Dataset extract
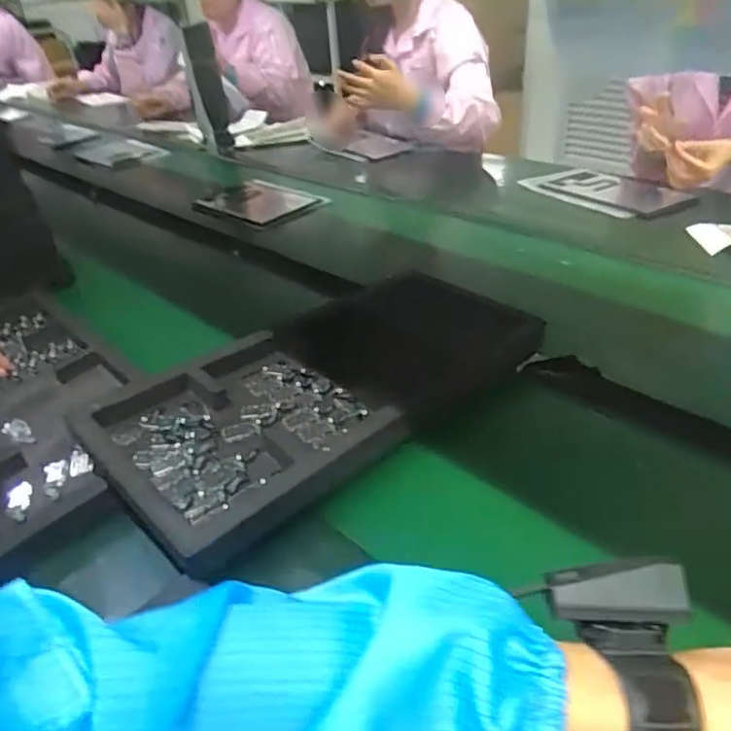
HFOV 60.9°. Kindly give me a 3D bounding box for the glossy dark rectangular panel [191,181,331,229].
[{"bbox_3d":[-0.217,-0.333,1.269,0.280,0.017,0.157,23,44,36],"label":"glossy dark rectangular panel"}]

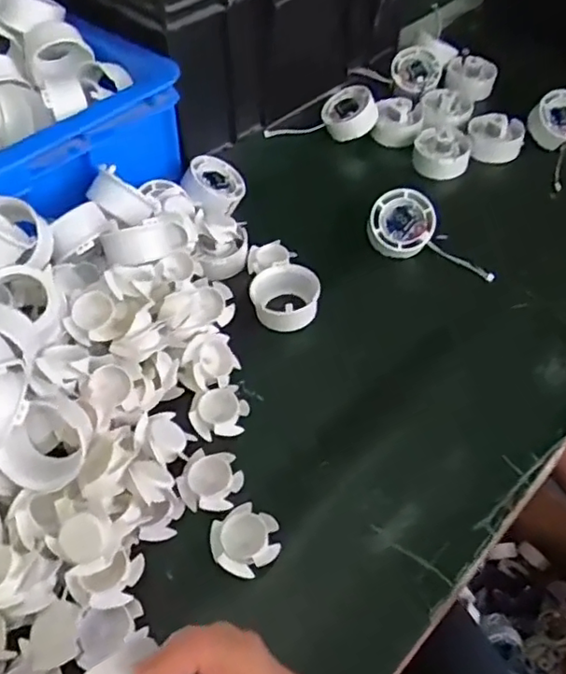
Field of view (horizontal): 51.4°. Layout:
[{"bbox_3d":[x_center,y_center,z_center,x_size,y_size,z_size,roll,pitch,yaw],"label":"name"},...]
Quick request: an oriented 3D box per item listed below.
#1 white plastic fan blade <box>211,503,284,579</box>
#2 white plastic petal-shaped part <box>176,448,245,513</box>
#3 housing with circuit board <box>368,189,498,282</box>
[{"bbox_3d":[-0.022,0.122,0.355,0.039,0.011,0.037,1,52,-1],"label":"white plastic fan blade"},{"bbox_3d":[-0.047,0.094,0.380,0.039,0.015,0.037,1,52,-1],"label":"white plastic petal-shaped part"},{"bbox_3d":[0.126,-0.089,0.499,0.108,0.045,0.042,12,53,8],"label":"housing with circuit board"}]

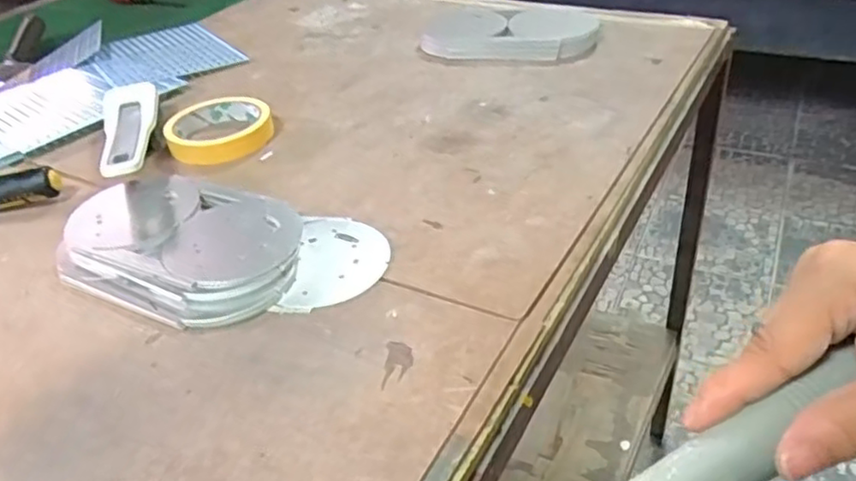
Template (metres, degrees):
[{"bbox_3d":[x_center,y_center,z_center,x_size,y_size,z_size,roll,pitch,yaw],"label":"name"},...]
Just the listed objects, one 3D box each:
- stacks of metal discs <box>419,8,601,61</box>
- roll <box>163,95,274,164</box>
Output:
[{"bbox_3d":[0.086,-0.230,0.757,0.188,0.031,0.098,10,39,21],"label":"stacks of metal discs"},{"bbox_3d":[-0.189,-0.103,0.621,0.093,0.020,0.093,-13,36,-10],"label":"roll"}]

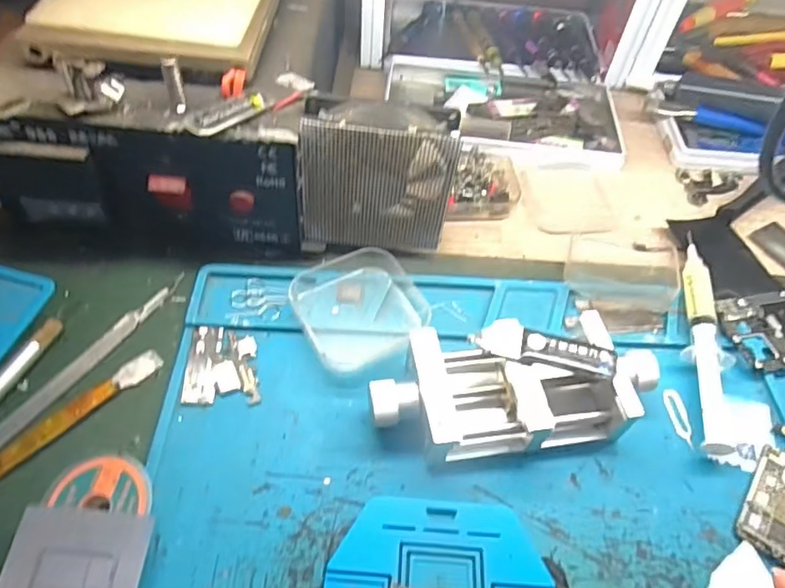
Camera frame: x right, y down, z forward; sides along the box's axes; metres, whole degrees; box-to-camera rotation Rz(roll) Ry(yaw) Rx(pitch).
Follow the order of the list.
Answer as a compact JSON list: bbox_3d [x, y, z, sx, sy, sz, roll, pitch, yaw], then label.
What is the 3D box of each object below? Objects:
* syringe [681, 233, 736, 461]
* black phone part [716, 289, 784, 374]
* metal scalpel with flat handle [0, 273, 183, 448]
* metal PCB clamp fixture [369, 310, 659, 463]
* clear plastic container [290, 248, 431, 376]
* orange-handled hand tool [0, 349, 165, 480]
[{"bbox_3d":[0.169,0.021,0.301,0.021,0.013,0.135,13,53,5],"label":"syringe"},{"bbox_3d":[0.219,0.019,0.311,0.066,0.005,0.049,-7,54,-10],"label":"black phone part"},{"bbox_3d":[-0.153,0.033,0.275,0.009,0.004,0.127,29,56,16],"label":"metal scalpel with flat handle"},{"bbox_3d":[0.059,0.048,0.263,0.134,0.031,0.060,-5,54,-9],"label":"metal PCB clamp fixture"},{"bbox_3d":[-0.018,0.004,0.296,0.064,0.019,0.064,-27,60,-23],"label":"clear plastic container"},{"bbox_3d":[-0.160,0.063,0.250,0.013,0.004,0.119,38,59,21],"label":"orange-handled hand tool"}]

Try it
Starting at the line that has "Follow the order of the list." and ending at the line that has "248, 431, 376]", please write out the lines above exactly, leaving out all others.

Written solution
Follow the order of the list.
Answer as a compact JSON list: bbox_3d [x, y, z, sx, sy, sz, roll, pitch, yaw], then label.
What is the 3D box of each object below? Objects:
* syringe [681, 233, 736, 461]
* black phone part [716, 289, 784, 374]
* metal scalpel with flat handle [0, 273, 183, 448]
* metal PCB clamp fixture [369, 310, 659, 463]
* clear plastic container [290, 248, 431, 376]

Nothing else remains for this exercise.